Here’s the actual script (I’m using rstan):
write("// Stan Model;
functions{
real[] dZ_dt(
real t, // Time
real[] Z, // System state {Parasite, Host}
real[] theta, // Parms
real[] x_r, // Real data; below is integer data
int[] x_i){
real P = Z[1]; // System state coded as an array, such that Z = (P,H)
real H = Z[2];
real r = theta[1]; // Parameters of the system, in order they appear
real O = theta[2];
real h = theta[3];
real b = theta[4];
real c = theta[5];
real u = theta[6];
real dP_dt = P*r - H*(O*P/1 + O*P*h); // Mechanistic model
real dH_dt = b + H*(c*(O*P/1 + O*P*h)-u);
return({dP_dt,dH_dt}); // Return the system state
}
}
data{
int<lower=0>N; // Define N as non-negative integer
real ts[N]; // Assigns time points to N
int y_init[2]; // Initial conditions for ODE
int<lower=0>y[N,2]; // Define y as real and non-negative
}
parameters{
real<lower=0>r;
real<lower=0,upper=1>O;
real<lower=0>h;
real<lower=0>b;
real<lower=0>c;
real<lower=0,upper=1>u;
real<lower=0>Z_init[2]; // Initial population size non-neg
}
transformed parameters{
// Stiff solver for ODE
real Z[N,2]
= integrate_ode_bdf(dZ_dt,Z_init,0,ts,{r, O, h, b, c, u},rep_array(0.0,2),rep_array(0,2),1e-10,1e-10,2e4);
}
model{
r~normal(2.5,1); // r
O~beta(2,2); // O; bounded between 0 and 1
h~normal(0.06,1); // h
b~normal(35,1); // b
c~normal(0.2,1); // c
u~beta(2,2); // u; bounded between 0 and 1
Z_init~uniform(0,400);
for (k in 1:2){
y_init[k]~poisson(Z_init[k]);
y[ ,k]~poisson(Z[ ,k]);
}
}",
"Stan_Model_TypeII.stan")
stanc("Stan_Model_TypeII.stan") # To check that we wrote a file
Stan_Model_TypeII <- stan_model("Stan_Model_TypeII.stan")
# Squeezing the data into a form that Stan gets
Stoch_Data_TypeII = read.csv('/Users/mjarviscross/Desktop/GitHub/FcnalRespProj/data/Type II/FcnalRespProj_Data/Stoch_Data_TypeII.csv')
N <- length(Stoch_Data_TypeII$t)-1 # df is 2923; N is 2922
ts <- 1:N
y_init <- c(10,350) # Initial states, P = 10; H = 350
y <- as.matrix(Stoch_Data_TypeII[2:(N+1),3:4])
y <- cbind(y[ ,2],y[ ,1]); # This worked, sick; where y[,1] is H, and y[,2] is P
Stan_StochData_TypeII <- list(N=N,ts=ts,y_init=y_init,y=y)
# // Make non-neg real<lower=0>alpha[{1,3,4,5}];
# // Proportions bounded between 0 and 1 real<lower=0,upper=1>alpha[{2,6}]
# Fitting the data to the model
Stan_Model_TypeII <- stan_model("Stan_Model_TypeII.stan")
fit <- sampling(Stan_Model_TypeII,
data = Stan_StochData_TypeII,
warmup = 250,
iter = 500,
chains = 1,
cores = 1,
thin = 1,
check_data = TRUE,
diagnostic_file = "/Users/mjarviscross/Desktop/GitHub/FcnalRespProj/data/Type II/FcnalRespProj/TypeII_Fitting_Output2.R",
seed = 124,
show_messages = TRUE,
verbose = TRUE)
Previously, my priors that are normally distributed were log-normally distributed.
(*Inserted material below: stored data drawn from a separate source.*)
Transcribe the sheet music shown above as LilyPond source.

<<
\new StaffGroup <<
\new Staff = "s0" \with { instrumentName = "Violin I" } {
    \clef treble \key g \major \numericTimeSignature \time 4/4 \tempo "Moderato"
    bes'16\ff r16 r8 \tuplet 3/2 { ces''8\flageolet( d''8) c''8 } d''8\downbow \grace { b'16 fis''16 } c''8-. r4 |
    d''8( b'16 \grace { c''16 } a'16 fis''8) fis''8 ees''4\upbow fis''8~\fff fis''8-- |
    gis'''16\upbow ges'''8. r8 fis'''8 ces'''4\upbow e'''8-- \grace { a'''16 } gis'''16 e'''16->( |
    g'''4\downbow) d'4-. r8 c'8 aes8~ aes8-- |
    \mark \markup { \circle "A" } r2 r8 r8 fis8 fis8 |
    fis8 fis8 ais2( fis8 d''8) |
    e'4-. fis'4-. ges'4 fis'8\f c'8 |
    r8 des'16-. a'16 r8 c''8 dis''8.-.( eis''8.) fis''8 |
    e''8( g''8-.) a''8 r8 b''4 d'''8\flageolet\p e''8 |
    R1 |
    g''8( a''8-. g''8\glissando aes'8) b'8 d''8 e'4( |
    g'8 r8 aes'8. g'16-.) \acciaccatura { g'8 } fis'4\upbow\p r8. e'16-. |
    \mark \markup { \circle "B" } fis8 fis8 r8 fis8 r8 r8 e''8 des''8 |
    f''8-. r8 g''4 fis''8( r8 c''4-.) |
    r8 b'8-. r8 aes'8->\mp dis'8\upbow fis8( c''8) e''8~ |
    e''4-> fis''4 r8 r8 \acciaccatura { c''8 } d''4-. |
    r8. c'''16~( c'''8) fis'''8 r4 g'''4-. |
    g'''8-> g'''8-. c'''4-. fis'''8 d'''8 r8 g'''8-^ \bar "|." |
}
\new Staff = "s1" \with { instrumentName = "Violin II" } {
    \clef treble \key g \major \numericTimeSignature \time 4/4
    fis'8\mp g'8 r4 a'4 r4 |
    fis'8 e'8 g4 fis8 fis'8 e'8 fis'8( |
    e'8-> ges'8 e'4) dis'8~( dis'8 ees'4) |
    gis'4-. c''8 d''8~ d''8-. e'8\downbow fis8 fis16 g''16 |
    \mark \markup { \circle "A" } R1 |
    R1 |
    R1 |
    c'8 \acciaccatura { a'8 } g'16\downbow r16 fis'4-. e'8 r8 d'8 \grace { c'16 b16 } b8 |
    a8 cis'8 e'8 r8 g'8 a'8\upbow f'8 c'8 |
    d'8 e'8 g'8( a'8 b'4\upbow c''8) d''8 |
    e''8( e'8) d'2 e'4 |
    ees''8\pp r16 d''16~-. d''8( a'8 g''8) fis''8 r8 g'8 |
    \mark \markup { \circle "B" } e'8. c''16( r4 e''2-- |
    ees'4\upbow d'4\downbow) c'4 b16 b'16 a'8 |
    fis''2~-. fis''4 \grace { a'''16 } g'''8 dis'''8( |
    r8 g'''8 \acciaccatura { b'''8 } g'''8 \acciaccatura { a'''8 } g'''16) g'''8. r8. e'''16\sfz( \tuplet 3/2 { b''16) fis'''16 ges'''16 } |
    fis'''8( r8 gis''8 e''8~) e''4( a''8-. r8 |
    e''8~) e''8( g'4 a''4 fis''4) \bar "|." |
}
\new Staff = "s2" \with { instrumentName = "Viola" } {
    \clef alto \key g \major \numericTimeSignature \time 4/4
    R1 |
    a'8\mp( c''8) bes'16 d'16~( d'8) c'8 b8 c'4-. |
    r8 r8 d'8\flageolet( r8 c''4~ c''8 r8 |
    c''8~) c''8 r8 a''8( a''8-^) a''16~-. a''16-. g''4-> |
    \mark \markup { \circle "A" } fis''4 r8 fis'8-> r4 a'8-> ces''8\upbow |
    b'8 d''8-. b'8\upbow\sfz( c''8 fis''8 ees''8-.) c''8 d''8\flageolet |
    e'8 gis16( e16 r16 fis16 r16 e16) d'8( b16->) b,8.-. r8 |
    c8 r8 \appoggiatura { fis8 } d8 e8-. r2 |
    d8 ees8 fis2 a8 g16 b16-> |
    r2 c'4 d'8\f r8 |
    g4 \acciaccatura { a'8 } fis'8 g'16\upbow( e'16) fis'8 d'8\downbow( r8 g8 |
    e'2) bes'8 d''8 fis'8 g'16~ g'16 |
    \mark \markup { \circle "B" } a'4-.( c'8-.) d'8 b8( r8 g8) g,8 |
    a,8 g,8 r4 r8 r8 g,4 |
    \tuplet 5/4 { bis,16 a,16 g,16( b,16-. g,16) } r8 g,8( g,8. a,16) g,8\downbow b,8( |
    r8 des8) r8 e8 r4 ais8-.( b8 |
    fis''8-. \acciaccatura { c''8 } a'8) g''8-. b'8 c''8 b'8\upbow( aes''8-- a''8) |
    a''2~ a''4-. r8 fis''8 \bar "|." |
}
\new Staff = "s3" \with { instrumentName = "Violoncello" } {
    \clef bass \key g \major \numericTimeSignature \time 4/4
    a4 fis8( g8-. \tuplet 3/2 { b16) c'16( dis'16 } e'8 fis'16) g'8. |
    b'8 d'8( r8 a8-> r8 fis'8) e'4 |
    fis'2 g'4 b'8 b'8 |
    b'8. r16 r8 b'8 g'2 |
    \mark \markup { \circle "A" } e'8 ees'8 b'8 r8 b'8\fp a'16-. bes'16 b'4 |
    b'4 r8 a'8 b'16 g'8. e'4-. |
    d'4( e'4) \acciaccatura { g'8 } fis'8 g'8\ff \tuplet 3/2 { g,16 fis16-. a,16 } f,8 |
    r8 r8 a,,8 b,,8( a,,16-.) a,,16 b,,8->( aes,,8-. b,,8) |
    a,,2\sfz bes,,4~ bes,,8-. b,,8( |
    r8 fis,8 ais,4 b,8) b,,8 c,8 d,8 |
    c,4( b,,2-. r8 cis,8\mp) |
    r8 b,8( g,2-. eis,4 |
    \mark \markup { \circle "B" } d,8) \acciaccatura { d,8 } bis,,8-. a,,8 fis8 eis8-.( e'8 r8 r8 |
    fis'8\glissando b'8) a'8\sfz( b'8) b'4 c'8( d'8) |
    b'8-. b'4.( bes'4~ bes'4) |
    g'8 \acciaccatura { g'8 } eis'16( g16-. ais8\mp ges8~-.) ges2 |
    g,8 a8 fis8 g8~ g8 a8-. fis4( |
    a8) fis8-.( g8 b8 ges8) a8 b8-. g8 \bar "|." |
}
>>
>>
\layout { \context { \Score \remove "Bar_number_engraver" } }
I changed them to normal to discourage the sampler from getting too close to 0.
I’ve also gone back to my data, and re-simulated it to keep initial values and population abundances away from 0.
I have no idea what I’m doing wrong, and would really appreciate any advice people are willing to give me.
Thank you so much!
P.S. My priors look super tight because they are; I’m using my actual parameter values as means in hopes of forcing the model to estimate my parameters correctly.